Sabemos bem no nosso âmago, bem no nosso profundo sentir, que existe uma inquietude... uma quase incoerência, que dá erro, sempre que se sente felicidade.
Podes até senti-la, mas ela será efémera.

E haverão dias cinzentos, haverão dias de sofrimento... e haverão os que são de plenitude... efémera plenitude... porque o centro logo se faz sentir. A mente logo dispara questões, imagens, memorias, emoções que não sabemos de onde veem. Que só não se compreendem, porque estamos alheados ao que somos.

Como nos poderemos contentar com tamanha imperfeição... como se fossemos condenados à nascença como um erro de fabrico... como nos podemos aceitar sem descobrirmos o que somos?

Descobrir, não adquirindo informação, contexto. Apenas sentindo, sendo, estando. Comungar dessa permanência de movimento que é. Que tudo é.

Se o erro é apenas o perpetuar da crença de que somos personalidade/corpo confinada a existência sofrida. Ou que temos que ir à procura do que somos. Quando temos, não somos. E assim, nos condenamos per si.

E Ir à procura do que somos experienciando, sem ter a noção do que se é. É viver na ilusão da procura, do atingir do prémio que nunca virá. Quando as experiencias estão todas aí para serem vividas em consciência.
O ego, procura experiencias. Só assim ele se mantêm vivo. Pois ele é o registo de toda a vivencia. Logo não passa de uma ideia, que nos deixa à parte do que somos.

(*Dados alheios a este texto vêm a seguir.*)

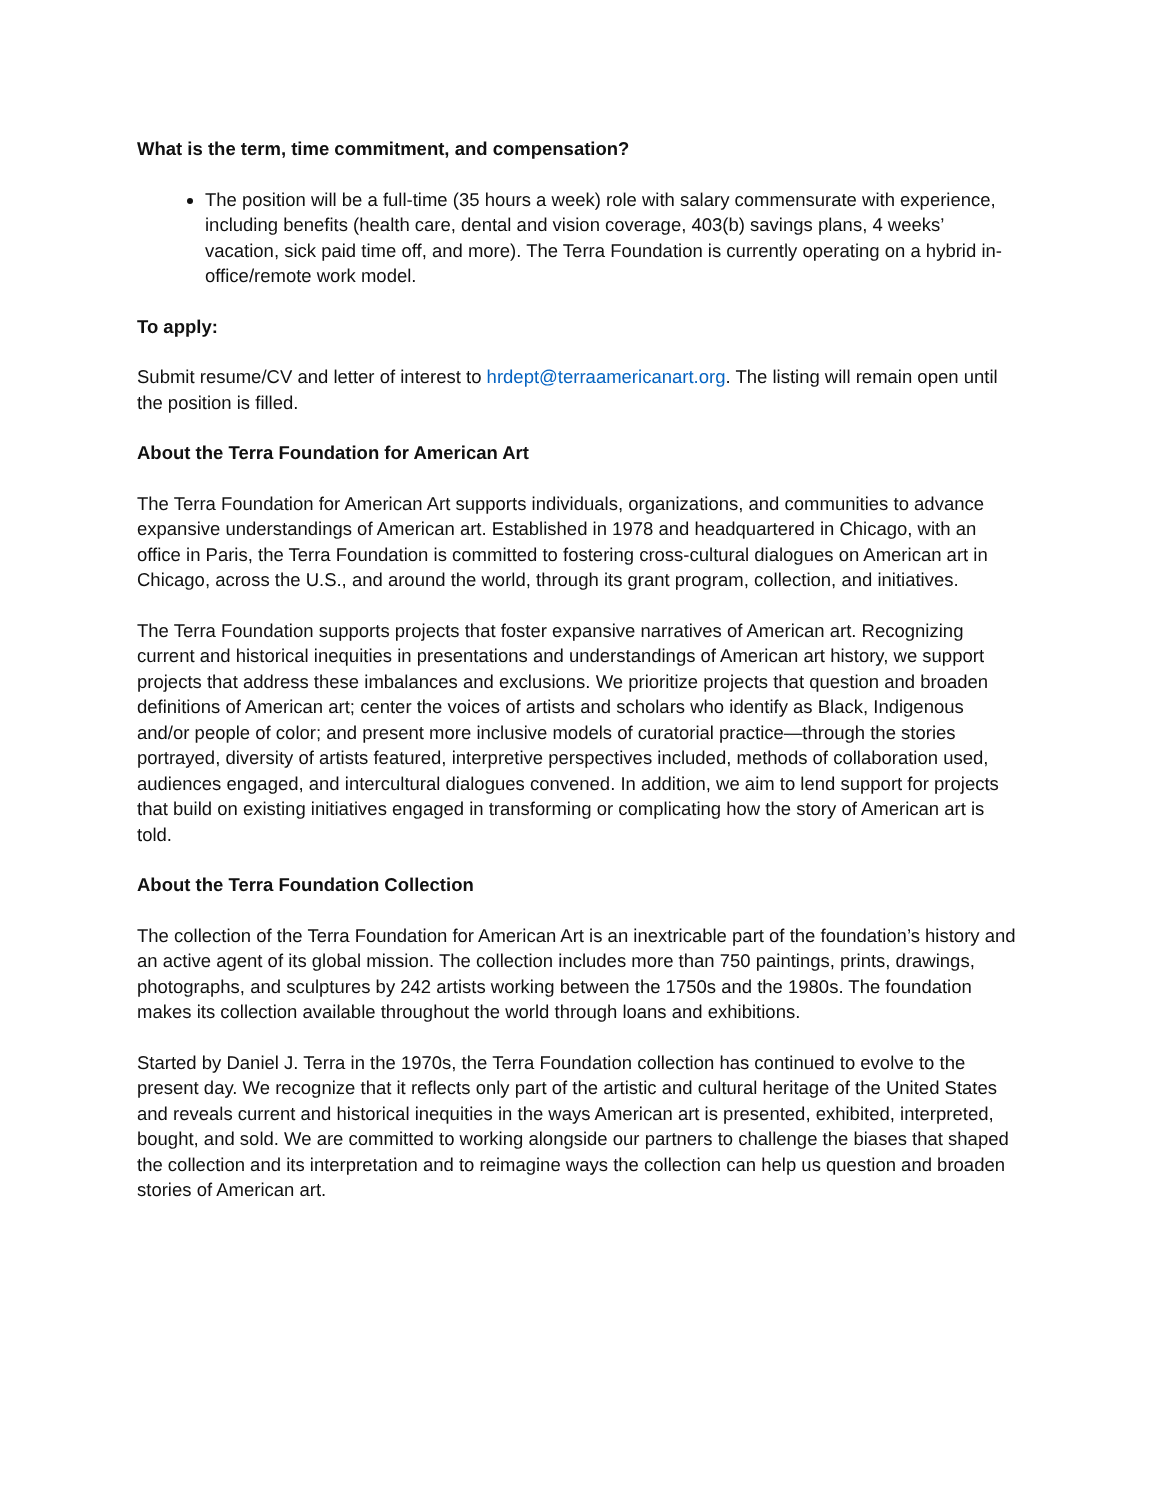What is the term, time commitment, and compensation?
The position will be a full-time (35 hours a week) role with salary commensurate with experience, including benefits (health care, dental and vision coverage, 403(b) savings plans, 4 weeks’ vacation, sick paid time off, and more). The Terra Foundation is currently operating on a hybrid in-office/remote work model.
To apply:
Submit resume/CV and letter of interest to hrdept@terraamericanart.org. The listing will remain open until the position is filled.
About the Terra Foundation for American Art
The Terra Foundation for American Art supports individuals, organizations, and communities to advance expansive understandings of American art. Established in 1978 and headquartered in Chicago, with an office in Paris, the Terra Foundation is committed to fostering cross-cultural dialogues on American art in Chicago, across the U.S., and around the world, through its grant program, collection, and initiatives.
The Terra Foundation supports projects that foster expansive narratives of American art. Recognizing current and historical inequities in presentations and understandings of American art history, we support projects that address these imbalances and exclusions. We prioritize projects that question and broaden definitions of American art; center the voices of artists and scholars who identify as Black, Indigenous and/or people of color; and present more inclusive models of curatorial practice—through the stories portrayed, diversity of artists featured, interpretive perspectives included, methods of collaboration used, audiences engaged, and intercultural dialogues convened. In addition, we aim to lend support for projects that build on existing initiatives engaged in transforming or complicating how the story of American art is told.
About the Terra Foundation Collection
The collection of the Terra Foundation for American Art is an inextricable part of the foundation’s history and an active agent of its global mission. The collection includes more than 750 paintings, prints, drawings, photographs, and sculptures by 242 artists working between the 1750s and the 1980s. The foundation makes its collection available throughout the world through loans and exhibitions.
Started by Daniel J. Terra in the 1970s, the Terra Foundation collection has continued to evolve to the present day. We recognize that it reflects only part of the artistic and cultural heritage of the United States and reveals current and historical inequities in the ways American art is presented, exhibited, interpreted, bought, and sold. We are committed to working alongside our partners to challenge the biases that shaped the collection and its interpretation and to reimagine ways the collection can help us question and broaden stories of American art.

A Consciência está aqui. Só sintonizar. Ser.



 

Be


A dificuldade que existe/resistência que cada um pode sentir ao que falo, é proporcional à intensidade em que cada um acredita na sua personalidade como identidade/corpo. E é só esta a crença que cria a fronteira.

Vos falo num lugar que não é mais identidade, mas sim a consciência da conversão da consciência da consciência.
Do ponto de vista humano, a consciência é muito limitada e sempre instável. Pois é reflexo de um centro/ego. E o que uma pessoa aprende hoje, esquece amanhã.

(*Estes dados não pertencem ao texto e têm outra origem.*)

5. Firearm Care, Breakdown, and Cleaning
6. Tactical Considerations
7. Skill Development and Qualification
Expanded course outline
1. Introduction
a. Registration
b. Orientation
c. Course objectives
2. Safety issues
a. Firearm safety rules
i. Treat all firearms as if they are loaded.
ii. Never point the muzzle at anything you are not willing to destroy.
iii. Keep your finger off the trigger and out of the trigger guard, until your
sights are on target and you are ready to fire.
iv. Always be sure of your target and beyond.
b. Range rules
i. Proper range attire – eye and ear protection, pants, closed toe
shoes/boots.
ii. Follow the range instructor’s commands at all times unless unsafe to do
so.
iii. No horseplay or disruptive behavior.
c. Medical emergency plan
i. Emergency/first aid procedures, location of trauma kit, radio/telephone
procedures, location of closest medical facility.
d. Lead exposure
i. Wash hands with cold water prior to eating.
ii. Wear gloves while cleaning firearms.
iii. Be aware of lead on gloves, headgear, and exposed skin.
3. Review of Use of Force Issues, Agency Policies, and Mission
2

Mas se não estiver comprometido com o coração, na vivencia, isto será só uma história, na qual você quer acreditar.

E quando acreditamos em algo, se não há comprometimento com o coração, essa crença não se sustentará e acabará por criar um enorme stress, doença... E nunca o conseguirás ter/agarrar/alcançar... simplesmente porque não é uma questão de ter, mas de ser.

Acreditar que teremos alegria tendo como base um ego, é condenar a vida à inconstância.

E este é o desafio - transcender as limitações do nosso condicionamento. E isto é um erro, se for um acreditar. Trata-se apenas de uma correcção no tempo/espaço/pensamento.

É no Agora que a magia se faz.



 

Repetições

O que te distancia de mim, é a ideia que tens de ti.



Permite-te respirar. Sem necessidade. Apenas deixando-te ir... permitindo-te morrer, estando vivo. Observar o momento em que teu corpo deixa de sustentar uma personalidade/personagem... Observar o compasso que acontece, como um respirar de todas as células de toda a existência...vortex...


só o grito a assistir sua extinção


Somos nós que nos reduzimos a identidades que buscam experiencias. Prespectivem-se, prospectivem-se. Só quando souberem o que são poderão viver. Aí sim, teremos tudo para experienciar.



"Não há despertar de consciência sem dor. As pessoas farão de tudo, chegando aos limites do absurdo para evitar enfrentar sua própria alma. Ninguém se torna iluminado por imaginar figuras de luz, mas sim por tornar consciente a escuridão."